**Given material:**
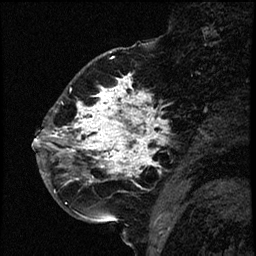
Breast MRI (dynamic contrast-enhanced), one sagittal slice. Slice 25 of 66 in the series (ordered by position). Dynamic contrast-enhanced study with each time point stored as its own series, time point 2 of 3 at this slice position (early post-contrast, ordered by acquisition time). 1.5 T. TE 4.2 ms, TR 17.6 ms. 2 mm slice thickness. 256 × 256 image matrix, field of view 200 × 200 mm. Female patient. From the clinical record (not read from this slice): setting: breast cancer imaged before/during neoadjuvant chemotherapy; receptor status: HER2-positive.
Outlined on this slice (semi-automatic segmentation, software-assisted and operator-edited):
- analysis volume of interest (the breast-tissue region the enhancement analysis was run in; not a lesion): bounding box (x1, y1, x2, y2) in pixels: (52, 69, 177, 209)
- tumour enhancement mask (voxels above the 100 % enhancement threshold inside the analysis volume of interest): (52, 75, 164, 184)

**Work request:**
Repeat only the lines starting at the one that contains "Outlined on this" and ending at the last line above, exactly as written.

**Your solution:**
Outlined on this slice (semi-automatic segmentation, software-assisted and operator-edited):
- analysis volume of interest (the breast-tissue region the enhancement analysis was run in; not a lesion): bounding box (x1, y1, x2, y2) in pixels: (52, 69, 177, 209)
- tumour enhancement mask (voxels above the 100 % enhancement threshold inside the analysis volume of interest): (52, 75, 164, 184)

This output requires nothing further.